Text block ::
· · · · · · ·

Mr. Chairman, Distinguished Participants, Ladies and Gentlemen,

I would like to begin my short presentation by expressing my appreciation to the Federal Government of Germany and to the Development Policy Forum of Capacity Building International for organizing this important meeting and for inviting me to participate. I would like, in particular, to express our appreciation to Dr. Uschi Eid, the Parliamentary Secretary of the Federal Ministry for Economic Cooperation and Development and the German Chancellor's G8 Representative for Africa, for her untiring support of Africa's development efforts and the African Development Bank. Germany's strong support to NEPAD is well known, and it is therefore fitting that this meeting is taking place in Berlin to discuss how best we can move forward the various initiatives contained in the broader NEPAD framework.

In line with the request of the organizers, I will, in my presentation today, seek to raise for discussion a number of issues related to capital flows to Africa, in the context of the NEPAD Initiative. I will begin by discussing the critical importance of such flows to Africa's development agenda and, in particular, to the efforts that are being made to achieve the millennium development goals (MDGs). After presenting some of the principal characteristics of recent trends and the major factors that have determined capital flows to Africa, I will take up the policy measures that are required to enhance such flows to Africa. I will conclude by highlighting some of the actions that we have taken at the African Development Bank to mobilize resources for our regional member countries and to encourage foreign investment in Africa

Capital Flows and Africa's Efforts to Achieve the Millennium Development Goals

Mr. Chairman,

It is now generally agreed that African countries would need to raise their average rates of economic growth to between 6 and 8 percent - and as importantly sustain them at this level - if substantial progress is to be made towards meeting the MDGs. And while a few countries - such as Mozambique, Senegal and Uganda -- are beginning to register such growth rates, the trend growth for the continent as a whole in the last five years is, however, only around 3.5 percent. It is evident that African countries would need to substantially enhance their efforts to mobilize domestic resources and raise their investment rates, which today average only around 20 percent of GDP. However, it is also clear that for many of the poor countries of Africa much of the required resources will need to come from external sources, given the widespread poverty and the low level of savings that is prevalent in these countries.

In this connection, it is worth referring to the findings of the 2002 Global Poverty Report - a Report prepared by a team from the international financial institutions and led by the African Development Bank. One of the major conclusions of the Report is that for the 30 or so African countries judged to be in a position to use external assistance effectively, an annual increase of official development assistance (ODA) of between $20-25 billion -- from the current level of $13 billion -- would be required.

· · · · · · ·

Stored data ::
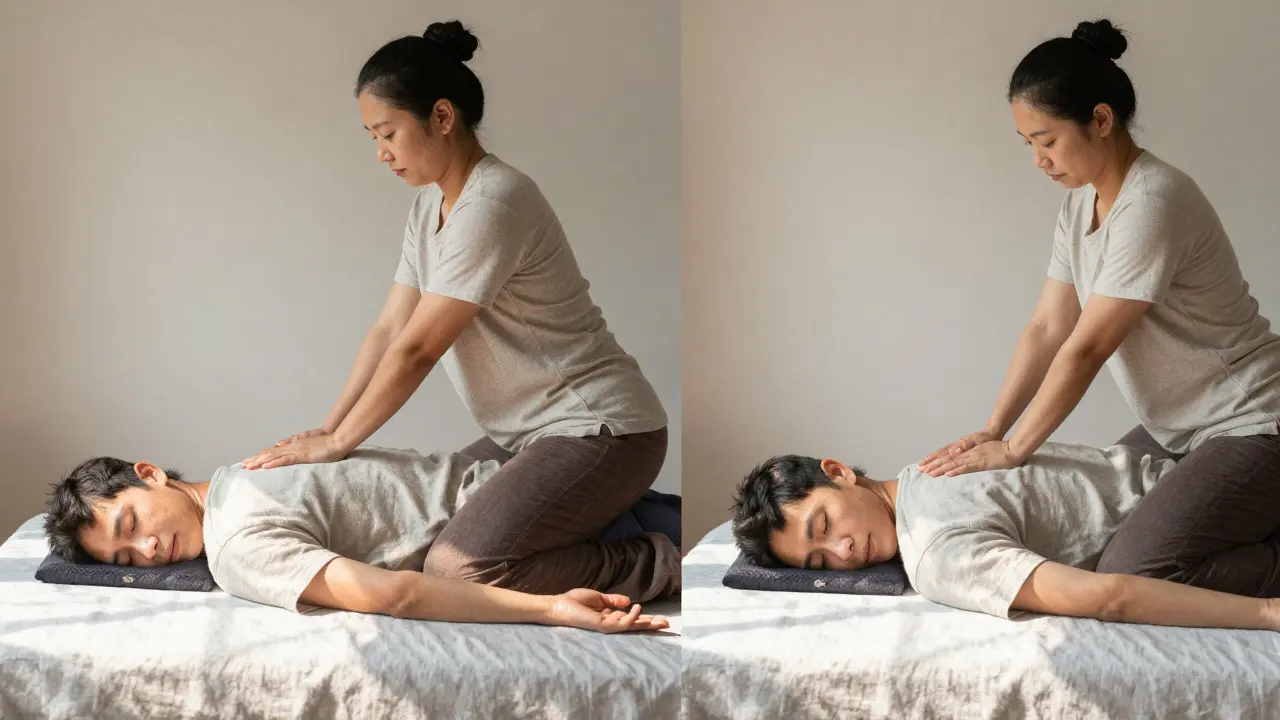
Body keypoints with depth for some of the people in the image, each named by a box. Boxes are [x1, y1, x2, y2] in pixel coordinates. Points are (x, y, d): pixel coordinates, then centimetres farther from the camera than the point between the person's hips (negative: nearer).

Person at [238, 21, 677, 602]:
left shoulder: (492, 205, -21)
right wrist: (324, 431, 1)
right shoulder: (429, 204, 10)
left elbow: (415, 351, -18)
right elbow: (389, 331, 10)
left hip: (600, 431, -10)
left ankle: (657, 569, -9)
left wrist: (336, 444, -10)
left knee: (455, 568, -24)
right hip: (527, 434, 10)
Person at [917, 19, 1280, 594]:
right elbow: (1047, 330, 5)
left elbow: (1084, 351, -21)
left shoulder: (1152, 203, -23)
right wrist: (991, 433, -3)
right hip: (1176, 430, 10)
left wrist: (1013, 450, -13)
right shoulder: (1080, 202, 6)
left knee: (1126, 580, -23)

· · · · · · ·

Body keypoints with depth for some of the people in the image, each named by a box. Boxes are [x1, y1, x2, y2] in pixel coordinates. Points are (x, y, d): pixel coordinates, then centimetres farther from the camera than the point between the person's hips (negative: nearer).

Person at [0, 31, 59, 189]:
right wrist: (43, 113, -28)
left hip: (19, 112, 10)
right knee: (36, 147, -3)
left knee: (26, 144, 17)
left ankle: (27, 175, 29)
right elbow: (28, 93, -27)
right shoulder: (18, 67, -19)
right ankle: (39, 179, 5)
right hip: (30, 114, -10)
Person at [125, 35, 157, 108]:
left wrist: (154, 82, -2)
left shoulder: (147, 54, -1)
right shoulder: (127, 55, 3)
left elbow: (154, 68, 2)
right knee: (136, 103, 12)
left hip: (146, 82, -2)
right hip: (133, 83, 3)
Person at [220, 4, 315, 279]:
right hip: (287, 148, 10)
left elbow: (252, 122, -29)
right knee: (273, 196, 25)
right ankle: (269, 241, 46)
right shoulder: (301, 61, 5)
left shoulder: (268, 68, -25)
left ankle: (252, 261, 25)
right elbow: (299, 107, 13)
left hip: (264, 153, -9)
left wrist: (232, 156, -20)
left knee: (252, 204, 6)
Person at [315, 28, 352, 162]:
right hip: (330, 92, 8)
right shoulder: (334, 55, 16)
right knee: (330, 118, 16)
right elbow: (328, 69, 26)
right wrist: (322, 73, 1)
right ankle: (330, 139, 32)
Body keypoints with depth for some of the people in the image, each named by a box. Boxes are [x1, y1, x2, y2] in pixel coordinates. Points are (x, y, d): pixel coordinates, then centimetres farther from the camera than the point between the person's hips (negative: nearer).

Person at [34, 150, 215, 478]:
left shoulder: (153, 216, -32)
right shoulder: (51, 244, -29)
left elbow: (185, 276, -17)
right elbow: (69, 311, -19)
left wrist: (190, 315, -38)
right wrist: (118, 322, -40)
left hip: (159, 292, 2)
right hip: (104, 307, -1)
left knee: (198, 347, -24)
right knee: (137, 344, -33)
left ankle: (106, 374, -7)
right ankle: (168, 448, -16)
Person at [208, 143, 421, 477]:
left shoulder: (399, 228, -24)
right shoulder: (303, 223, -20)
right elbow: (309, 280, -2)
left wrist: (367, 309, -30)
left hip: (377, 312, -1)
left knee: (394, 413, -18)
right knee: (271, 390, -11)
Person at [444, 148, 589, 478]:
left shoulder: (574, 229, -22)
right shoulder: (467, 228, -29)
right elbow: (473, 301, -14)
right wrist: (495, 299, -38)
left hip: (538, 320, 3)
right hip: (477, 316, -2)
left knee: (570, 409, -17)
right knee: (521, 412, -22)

· · · · · · ·

Actions to take ::
1. From the speech on capital flows to Africa, extract word for word the part that opens with the words containing "I would like to" and closes with "broader NEPAD framework.".
2. Extend the speech on capital flows to Africa, starting after its final sentence.

Per-task outputs ::
1.
I would like to begin my short presentation by expressing my appreciation to the Federal Government of Germany and to the Development Policy Forum of Capacity Building International for organizing this important meeting and for inviting me to participate. I would like, in particular, to express our appreciation to Dr. Uschi Eid, the Parliamentary Secretary of the Federal Ministry for Economic Cooperation and Development and the German Chancellor's G8 Representative for Africa, for her untiring support of Africa's development efforts and the African Development Bank. Germany's strong support to NEPAD is well known, and it is therefore fitting that this meeting is taking place in Berlin to discuss how best we can move forward the various initiatives contained in the broader NEPAD framework.

2.
It is for reasons such as these that NEPAD, in its "Capital Flows Initiative", has emphasized the importance of: (i) raising levels of ODA; (ii) reducing the debt of African countries to sustainable levels; and (iii) increasing foreign private capital flows - both direct and portfolio investment,

Trends in Capital Flows to Africa

Despite the critical importance of external capital flows to Africa's development efforts, the trends in such flows over the last decade are far from encouraging. The following four major trends are evident from the OECD data on capital flows to Africa: First, ODA to Africa has declined by 35 percent over the last decade from a high of $24.9 billion in 1992 to $16.2 billion in 2001. In terms of per capita ODA, the decline has been even more remarkable. Second, Africa has largely been bypassed by the sharp increase in private capital flows to the developing world in the last decade. Capital flows to developing countries increased seventeen-fold between 1980 and the late 1990s, while capital flows to Africa only doubled during this period. Third: Foreign direct investment to Africa - averaging less than $10 billion a year during the last five years -- has largely been concentrated in a few countries and in a few sectors. The oil and mining sectors have accounted for the largest share of FDI to Africa, although some countries have begun to attract investment in other sectors, such as cellular telephony, manufacturing, and tourism. Fourth: While a few capital markets in the continent have attracted portfolio investment from abroad, the overall level is relatively miniscule in relation to the remarkable growth in this type of investment in other countries.

Factors Affecting Capital Flows to Africa

Mr. Chairman,

The unsatisfactory performance of both ODA and private capital flows to Africa is explained by a number of factors. With respect to ODA, the decline is accounted by such factors as: the tight budgetary constraints faced by a number of donor counties in the context of attempts to contain inflationary pressures and remain within agreed macroeconomic targets; the increasing competition for limited donor funds by emerging transition countries - particularly those belonging to the former Soviet Union; and the increasing diversion of limited resources to humanitarian and peace-keeping efforts.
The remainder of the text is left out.